[EXTRACTED DATA]

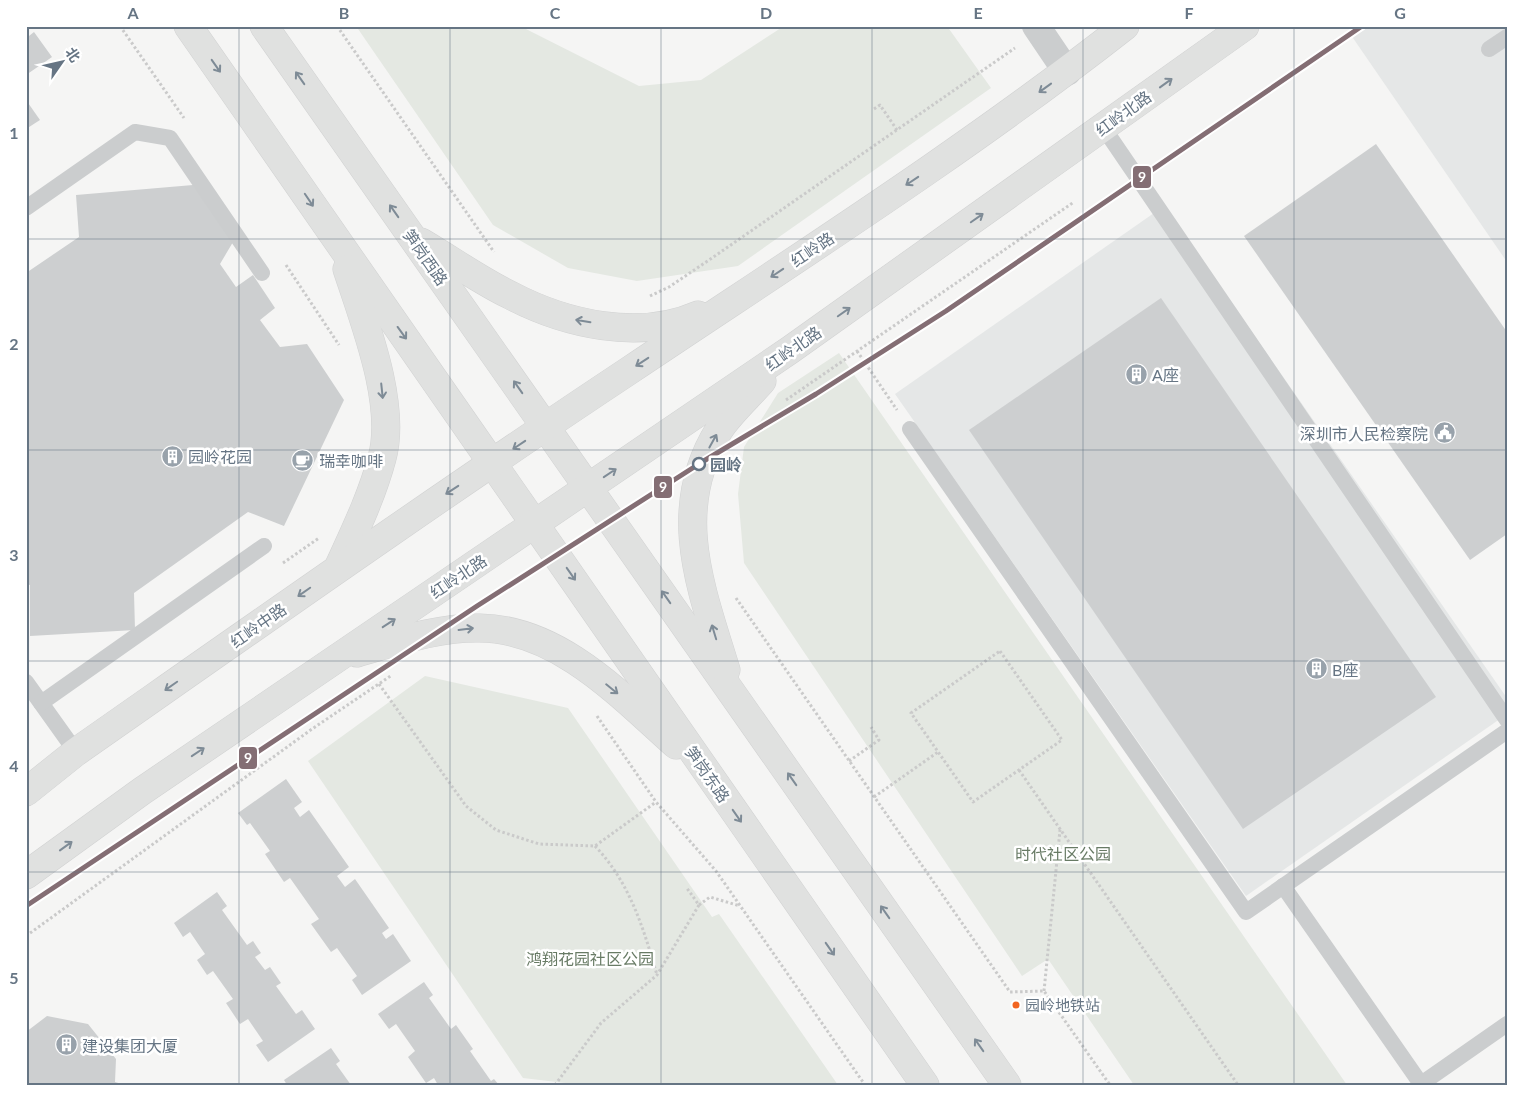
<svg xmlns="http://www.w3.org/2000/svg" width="1533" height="1111" font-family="Lato,'Noto Sans SC',sans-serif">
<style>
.built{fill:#e5e7e7}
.green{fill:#e4e8e2}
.building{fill:#cdcfd0}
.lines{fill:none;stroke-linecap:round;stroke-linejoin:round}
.primary-casing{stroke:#d1d2d2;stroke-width:29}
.path{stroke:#cacaca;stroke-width:3;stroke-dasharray:2.5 2.5;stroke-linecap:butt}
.service{stroke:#cbcdce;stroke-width:16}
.tertiary{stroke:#cbcdce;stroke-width:28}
.primary{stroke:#e0e1e0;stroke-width:28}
.metro-1-casing{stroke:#fff;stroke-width:9}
.metro-1{stroke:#846e74;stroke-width:5}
.oneway{stroke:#7e8b96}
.grid{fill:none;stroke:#667584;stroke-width:1;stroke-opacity:0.55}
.stop-dot{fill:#fff;stroke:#667584;stroke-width:2.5}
.bus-dot{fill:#f26522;stroke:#fff;stroke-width:2}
.labels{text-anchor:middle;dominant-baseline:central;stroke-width:5;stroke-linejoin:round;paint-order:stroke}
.bus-label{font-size:15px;fill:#667584;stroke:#fff;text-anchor:start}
.street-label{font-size:16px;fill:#667584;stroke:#fff}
.poi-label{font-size:16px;fill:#667584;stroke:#fff;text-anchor:start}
.stop-label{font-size:16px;font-weight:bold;fill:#667584;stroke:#fff;text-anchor:start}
.park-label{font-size:16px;fill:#687b65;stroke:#fff}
.line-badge{stroke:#fff;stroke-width:2}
.badge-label{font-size:14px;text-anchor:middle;font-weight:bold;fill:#fff}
.neatline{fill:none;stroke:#667584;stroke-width:2}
.grid-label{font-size:16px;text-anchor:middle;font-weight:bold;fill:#667584}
</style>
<rect width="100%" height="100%" fill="#f5f5f4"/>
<g class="built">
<polygon points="1360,26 1507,26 1507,262 1353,38"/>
<polygon points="1164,206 1507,698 1507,714 1246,896 895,394"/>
</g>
<g class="green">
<polygon points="356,26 520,26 639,86 701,80 784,26 947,26 991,88 738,266 637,281 568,268 493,225"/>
<polygon points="839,353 1347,1085 1134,1085 1048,959 1022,976 744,563 738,494 744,447 778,393"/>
<polygon points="425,676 568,708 712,917 719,914 838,1085 582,1085 523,1078 308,761"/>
</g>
<g class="building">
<polygon points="26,31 29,36 34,32 52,57 26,75"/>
<polygon points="26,100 40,120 26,129"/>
<polygon points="1376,144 1507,332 1507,534 1470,560 1244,236"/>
<polygon points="193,185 233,242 220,264 236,287 253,275 275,308 260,320 280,347 307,344 344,400 284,526 248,512 134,593 135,630 30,636 30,585 26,584 26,273 79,237 76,195"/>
<polygon points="1161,298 1436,697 1243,829 969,430"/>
<polygon points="286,779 302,802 294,808 300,817 309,810 349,867 337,876 345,887 355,879 389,928 382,933 386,939 393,934 411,961 362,995 352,980 357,976 337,948 331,952 311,924 319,919 290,878 284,882 265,854 270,851 250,823 247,825 238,813"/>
<polygon points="217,892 227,906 222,910 247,945 253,941 261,953 255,957 265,970 270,967 281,983 276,986 296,1014 302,1010 315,1029 268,1062 256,1045 263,1041 248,1019 240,1024 226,1003 233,999 213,971 207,975 197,960 205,954 190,932 183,937 174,923"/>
<polygon points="424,982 433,995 429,998 451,1029 456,1025 473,1049 470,1051 491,1081 494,1079 499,1085 438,1085 434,1078 426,1083 408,1057 415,1051 396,1024 389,1029 378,1014"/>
<polygon points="47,1016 88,1024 116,1059 115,1082 125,1085 26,1085 26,1032"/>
<polygon points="331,1048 340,1061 336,1064 351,1085 287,1085 284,1080"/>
</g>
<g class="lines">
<defs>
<g id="primary">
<polyline points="188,26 925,1085"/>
<polyline points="264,26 1007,1085"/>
<path d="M 421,242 C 450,259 479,280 510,295 C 565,324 639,341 698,315"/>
<path d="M 338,568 C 354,533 372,496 382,458 C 397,404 364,321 347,269"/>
<path d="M 357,653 C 396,642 438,627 480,628 C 559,629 621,696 676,745"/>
<path d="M 726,670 C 701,588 669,510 719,430 C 730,413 748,397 762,381"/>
<path d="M 26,792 L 76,752 C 259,624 443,494 630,370 C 797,258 967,150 1125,26"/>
<polyline points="26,875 142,791 790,350 1245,26"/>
</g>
</defs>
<use href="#primary" class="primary-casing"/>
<g class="path">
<polyline points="120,26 184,118"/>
<polyline points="337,26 494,252"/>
<polyline points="874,109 880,105 897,130"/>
<polyline points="286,265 339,345"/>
<polyline points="650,296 669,287 712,258 1015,48"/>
<polyline points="857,351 897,410"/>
<polyline points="786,400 1074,202"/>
<polyline points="283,563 319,538"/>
<polyline points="736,598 1010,992 1044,991 1110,1085"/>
<polygon points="1000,651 1062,740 973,802 911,713"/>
<polyline points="379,684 466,806 496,830 539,844 595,846 656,802"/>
<polyline points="597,716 656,802 716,871 865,1085"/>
<polyline points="26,743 30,740"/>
<polyline points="849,761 879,740 871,727"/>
<polyline points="1019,770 1238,1085"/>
<polyline points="874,797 938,752"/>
<path d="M 595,846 C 630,883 643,927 657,975"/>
<polyline points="699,905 710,897 740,906"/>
<polyline points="26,936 312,729 392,675"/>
<polyline points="1044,991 1060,830"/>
<polyline points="555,1085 601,1023 657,975 699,905 686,887"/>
</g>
<g class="service">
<polyline points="1489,49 1507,37"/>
<polyline points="1103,127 1507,720"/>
<polyline points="26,208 135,132 170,138 262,273"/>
<polyline points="910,429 1246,912 1507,731"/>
<polyline points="26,682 76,752"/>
<polyline points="41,703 264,546"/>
<polyline points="1283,886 1421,1084 1507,1024"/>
</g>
<polyline class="tertiary" points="1036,26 1067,72"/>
<use href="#primary" class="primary"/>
<defs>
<polyline id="metro-1" points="26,906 477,606 702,462 816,394 946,311 1362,26"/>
</defs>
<use href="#metro-1" class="metro-1-casing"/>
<use href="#metro-1" class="metro-1"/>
</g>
<defs><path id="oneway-shaft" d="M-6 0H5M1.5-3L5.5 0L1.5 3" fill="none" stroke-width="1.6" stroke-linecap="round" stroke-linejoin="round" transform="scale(1.25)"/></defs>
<g class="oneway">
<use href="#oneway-shaft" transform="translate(216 66) rotate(55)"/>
<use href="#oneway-shaft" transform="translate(300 78) rotate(-125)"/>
<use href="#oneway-shaft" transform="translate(1166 83) rotate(-36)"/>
<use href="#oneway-shaft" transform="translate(1045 88) rotate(144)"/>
<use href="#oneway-shaft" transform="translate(912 181) rotate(146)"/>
<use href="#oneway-shaft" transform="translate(309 200) rotate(56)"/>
<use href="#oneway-shaft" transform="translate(394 211) rotate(-125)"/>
<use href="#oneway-shaft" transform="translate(977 218) rotate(-35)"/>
<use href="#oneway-shaft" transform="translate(777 273) rotate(146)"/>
<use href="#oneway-shaft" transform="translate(844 312) rotate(-35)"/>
<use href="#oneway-shaft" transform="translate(583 321) rotate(-171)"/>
<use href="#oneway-shaft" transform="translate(402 333) rotate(54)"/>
<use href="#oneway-shaft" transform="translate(642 362) rotate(147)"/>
<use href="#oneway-shaft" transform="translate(518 387) rotate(-125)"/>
<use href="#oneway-shaft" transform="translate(382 391) rotate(84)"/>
<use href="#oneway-shaft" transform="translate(713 441) rotate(-61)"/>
<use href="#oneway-shaft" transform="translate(519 445) rotate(146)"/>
<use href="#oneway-shaft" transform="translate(610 473) rotate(-34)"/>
<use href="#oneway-shaft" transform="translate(452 490) rotate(147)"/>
<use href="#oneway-shaft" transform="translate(571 574) rotate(55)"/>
<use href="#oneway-shaft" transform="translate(304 592) rotate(145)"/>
<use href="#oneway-shaft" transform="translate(666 597) rotate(-125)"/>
<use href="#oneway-shaft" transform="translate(389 623) rotate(-33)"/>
<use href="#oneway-shaft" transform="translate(466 629) rotate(-7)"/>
<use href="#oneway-shaft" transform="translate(714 632) rotate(-107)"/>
<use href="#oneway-shaft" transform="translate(171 686) rotate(145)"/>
<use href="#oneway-shaft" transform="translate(612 689) rotate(39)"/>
<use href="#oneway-shaft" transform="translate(198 752) rotate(-34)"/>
<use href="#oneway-shaft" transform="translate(792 779) rotate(-125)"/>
<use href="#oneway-shaft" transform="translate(737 816) rotate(55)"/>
<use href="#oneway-shaft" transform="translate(66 846) rotate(-36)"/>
<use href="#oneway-shaft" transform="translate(885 912) rotate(-125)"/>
<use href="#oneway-shaft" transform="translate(830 949) rotate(55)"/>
<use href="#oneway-shaft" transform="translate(979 1045) rotate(-125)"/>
</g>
<path class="grid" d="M 239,26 L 239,1085M 450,26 L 450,1085M 661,26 L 661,1085M 872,26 L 872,1085M 1083,26 L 1083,1085M 1294,26 L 1294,1085M 26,239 L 1507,239M 26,450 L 1507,450M 26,661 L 1507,661M 26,872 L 1507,872"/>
<defs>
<symbol id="building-disc" viewBox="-11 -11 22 22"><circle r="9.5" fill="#98a2ab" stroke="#fff"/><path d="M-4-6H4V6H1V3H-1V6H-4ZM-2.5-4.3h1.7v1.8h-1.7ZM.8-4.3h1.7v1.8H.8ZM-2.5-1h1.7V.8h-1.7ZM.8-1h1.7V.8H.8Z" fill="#fff"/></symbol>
<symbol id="civic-disc" viewBox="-11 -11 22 22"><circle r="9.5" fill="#98a2ab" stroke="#fff"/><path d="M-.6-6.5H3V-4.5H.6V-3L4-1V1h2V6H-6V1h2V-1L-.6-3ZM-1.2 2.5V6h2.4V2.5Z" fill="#fff"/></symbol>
<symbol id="cafe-disc" viewBox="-11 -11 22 22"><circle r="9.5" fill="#98a2ab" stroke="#fff"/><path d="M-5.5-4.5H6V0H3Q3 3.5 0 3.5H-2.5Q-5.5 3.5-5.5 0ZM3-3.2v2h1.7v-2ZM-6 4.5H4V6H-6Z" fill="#fff"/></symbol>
</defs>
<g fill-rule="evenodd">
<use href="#building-disc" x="1124" y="362" width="25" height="25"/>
<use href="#civic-disc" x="1432" y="420" width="25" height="25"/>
<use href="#building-disc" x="160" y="444" width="25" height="25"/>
<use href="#cafe-disc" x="290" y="448" width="25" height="25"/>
<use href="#building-disc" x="1304" y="656" width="25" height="25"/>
<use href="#building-disc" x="54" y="1032" width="25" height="25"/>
</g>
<circle class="stop-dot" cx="699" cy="464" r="6"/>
<circle class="bus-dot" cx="1016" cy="1005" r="4.5"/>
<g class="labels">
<g class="bus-label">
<text x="1025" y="1005">园岭地铁站</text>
</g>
<g class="street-label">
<text transform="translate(1123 113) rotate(-36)">红岭北路</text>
<text transform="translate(812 249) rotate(-34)">红岭路</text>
<text transform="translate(426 257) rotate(55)">笋岗西路</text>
<text transform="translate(793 348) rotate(-35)">红岭北路</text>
<text transform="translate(458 576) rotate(-34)">红岭北路</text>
<text transform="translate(258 625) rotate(-35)">红岭中路</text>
<text transform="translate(708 774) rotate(55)">笋岗东路</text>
</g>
<g class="poi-label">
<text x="1152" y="374">A座</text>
<text x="1428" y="433" text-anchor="end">深圳市人民检察院</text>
<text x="188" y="456">园岭花园</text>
<text x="319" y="460">瑞幸咖啡</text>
<text x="1332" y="669">B座</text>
<text x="82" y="1045">建设集团大厦</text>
</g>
<g class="stop-label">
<text x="710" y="464">园岭</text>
</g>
<g class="park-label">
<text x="1063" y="853">时代社区公园</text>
<text x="590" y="958">鸿翔花园社区公园</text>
</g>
</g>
<g class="line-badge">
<rect x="1132" y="165" width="20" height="24" rx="5" fill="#846e74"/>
<rect x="653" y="475" width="20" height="24" rx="5" fill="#846e74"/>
<rect x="238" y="746" width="20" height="24" rx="5" fill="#846e74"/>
</g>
<g class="badge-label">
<text x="1142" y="182">9</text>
<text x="663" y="492">9</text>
<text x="248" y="763">9</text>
</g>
<rect width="1533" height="1111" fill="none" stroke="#ffffff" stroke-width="55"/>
<g transform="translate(62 62) rotate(56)" stroke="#ffffff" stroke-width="4" paint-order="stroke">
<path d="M0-4L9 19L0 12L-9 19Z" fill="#667584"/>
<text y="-8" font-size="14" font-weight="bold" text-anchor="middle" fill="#667584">北</text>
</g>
<rect x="28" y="28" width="1478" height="1056" class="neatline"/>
<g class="grid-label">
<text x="133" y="19">A</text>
<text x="344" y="19">B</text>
<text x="555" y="19">C</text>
<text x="766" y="19">D</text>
<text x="978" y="19">E</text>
<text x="1189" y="19">F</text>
<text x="1400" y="19">G</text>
<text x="14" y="139">1</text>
<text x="14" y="350">2</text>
<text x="14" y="561">3</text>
<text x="14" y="772">4</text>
<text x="14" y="984">5</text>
</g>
</svg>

[/EXTRACTED DATA]

Wherever the word "lines" shows up in the material, copy the line it is on.

.lines{fill:none;stroke-linecap:round;stroke-linejoin:round}
<g class="lines">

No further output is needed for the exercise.